Corrieron los años, y de ese bucólico deambular en 2010 pasé a ser advertida en 2014 de que tenía entre mis manos «la información más sensible de este periódico» y que por lo tanto solo debía utilizar un «móvil de prepago» para hablar con mi interlocutor. ¿Qué causó ese cambio? ¿Cómo entró James Bond en las crónicas rosas ? De eso va este libro, de la tormenta perfecta que entre 2010 y 2014 se desencadenó sobre don Juan Carlos y de su incapacidad para sortearla, y de cómo al rey emérito se le juntaron con endiablada sincronización los problemas personales con los de España. Rayos y truenos aderezados con esqueletos venidos del pasado.

Las redes sociales la emprendieron a dentelladas con los medios tradicionales españoles y, a partir de la caída en Botsuana, la puerta se abrió de par en par y por ella entraron a borbotones todo tipo de noticias nunca leídas, incluidas las averías de los aviones oficiales, metáfora perfecta de la crisis institucional y personal que sufrió la monarquía encarnada en la figura de Juan Carlos I durante esos cuatro años. Ocurrió todo al mismo tiempo, y cuando peor venía a todos.

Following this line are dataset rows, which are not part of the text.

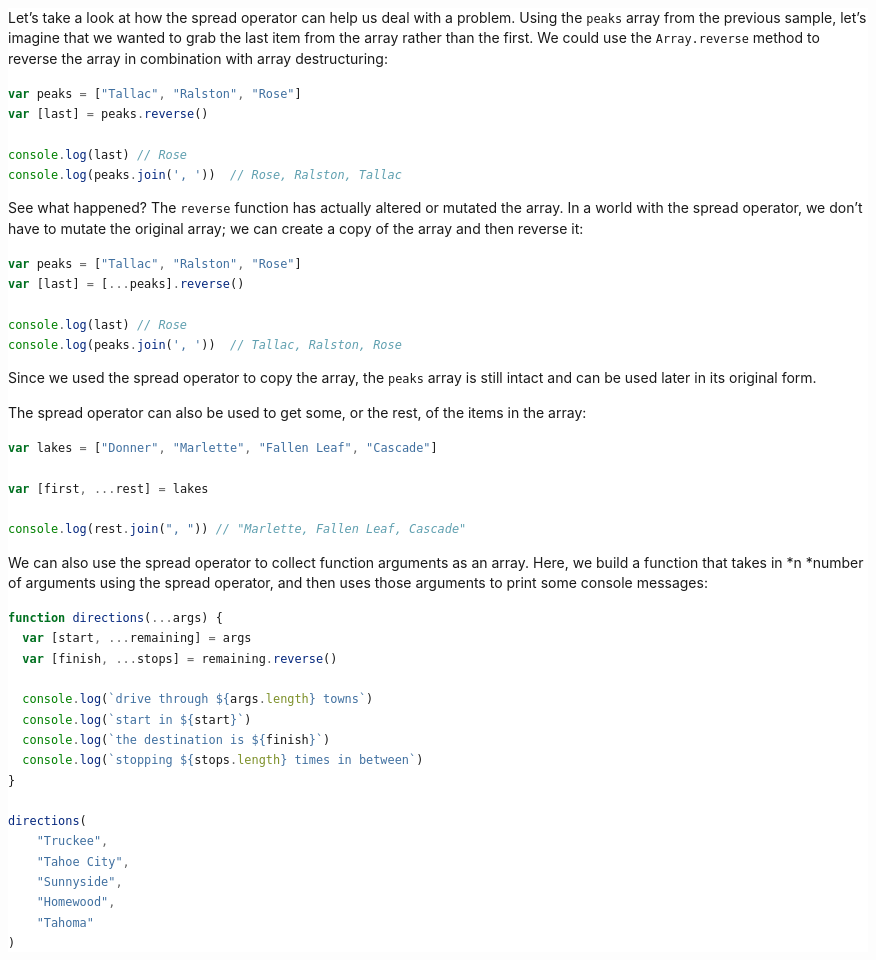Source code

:Let’s take a look at how the spread operator can help us deal with a problem. Using the `peaks` array from the previous sample, let’s imagine that we wanted to grab the last item from the array rather than the first. We could use the `Array.reverse` method to reverse the array in combination with array destructuring:

```javascript
var peaks = ["Tallac", "Ralston", "Rose"]
var [last] = peaks.reverse()

console.log(last) // Rose
console.log(peaks.join(', '))  // Rose, Ralston, Tallac
```

See what happened? The `reverse` function has actually altered or mutated the array. In a world with the spread operator, we don’t have to mutate the original array; we can create a copy of the array and then reverse it:

```javascript
var peaks = ["Tallac", "Ralston", "Rose"]
var [last] = [...peaks].reverse()

console.log(last) // Rose
console.log(peaks.join(', '))  // Tallac, Ralston, Rose
```

Since we used the spread operator to copy the array, the `peaks` array is still intact and can be used later in its original form.

The spread operator can also be used to get some, or the rest, of the items in the array:

```javascript
var lakes = ["Donner", "Marlette", "Fallen Leaf", "Cascade"]

var [first, ...rest] = lakes

console.log(rest.join(", ")) // "Marlette, Fallen Leaf, Cascade"
```

We can also use the spread operator to collect function arguments as an array. Here, we build a function that takes in *n *number of arguments using the spread operator, and then uses those arguments to print some console messages:

```javascript
function directions(...args) {
  var [start, ...remaining] = args
  var [finish, ...stops] = remaining.reverse()
  
  console.log(`drive through ${args.length} towns`)
  console.log(`start in ${start}`)
  console.log(`the destination is ${finish}`)
  console.log(`stopping ${stops.length} times in between`)
}

directions(
    "Truckee", 
    "Tahoe City", 
    "Sunnyside", 
    "Homewood", 
    "Tahoma"
)
```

«Se le marchitó el clavel», me dijo con gran clarividencia una persona de su entorno en sintonía con los números del Centro de Investigaciones Sociológicas (CIS): en 2010, los españoles aprobaron con una nota de 5,5 la monarquía, y en 2014 la suspendieron con un 3,72. Un descenso de la gloria al infierno adornado por factores internos y externos. Entre los primeros: la mala salud —nueve operaciones y dos luxaciones, una recurrente depresión, diferentes aficiones y el paso inexorable del tiempo sobre un hombre castigado por los excesos—, la corrupción dentro de la familia real —el caso Urdangarin o Nóos, que hizo preguntarse a los españoles si el propio rey no habría incurrido en una inadecuada actividad económica— y el escándalo de la irrupción pública de Corinna zu Sayn-Wittgenstein (a la que a partir de ahora identificaremos solo con sus iniciales: CSW), la última pareja estable y conocida de Juan Carlos I.

Los factores externos fueron la recesión económica que se cebó con España a partir de 2008, agravada por la crisis política que derivó de la corrupción y la incapacidad de los partidos tradicionales para dar respuesta a las necesidades de modernización de los españoles. El paro alcanzó al 27 por ciento de la población activa y los comedores sociales llenaron la geografía de un país que se volvió irritable y empezó a fiscalizar el modo de vida de sus dirigentes de una manera que no había hecho hasta entonces. Las redes sociales alimentaron el hambre por saber, y La Zarzuela empezó a ser vista como un lugar donde ocurrían muchas cosas que los ciudadanos desconocían. ¿Quién pagaba la fiesta? La tensión provocó una implosión en la Corona que acabó —parece que felizmente— en junio de 2014 con la llegada de Felipe VI al trono. Para unos más felizmente que para otros, pero con una sensación de descanso para todos.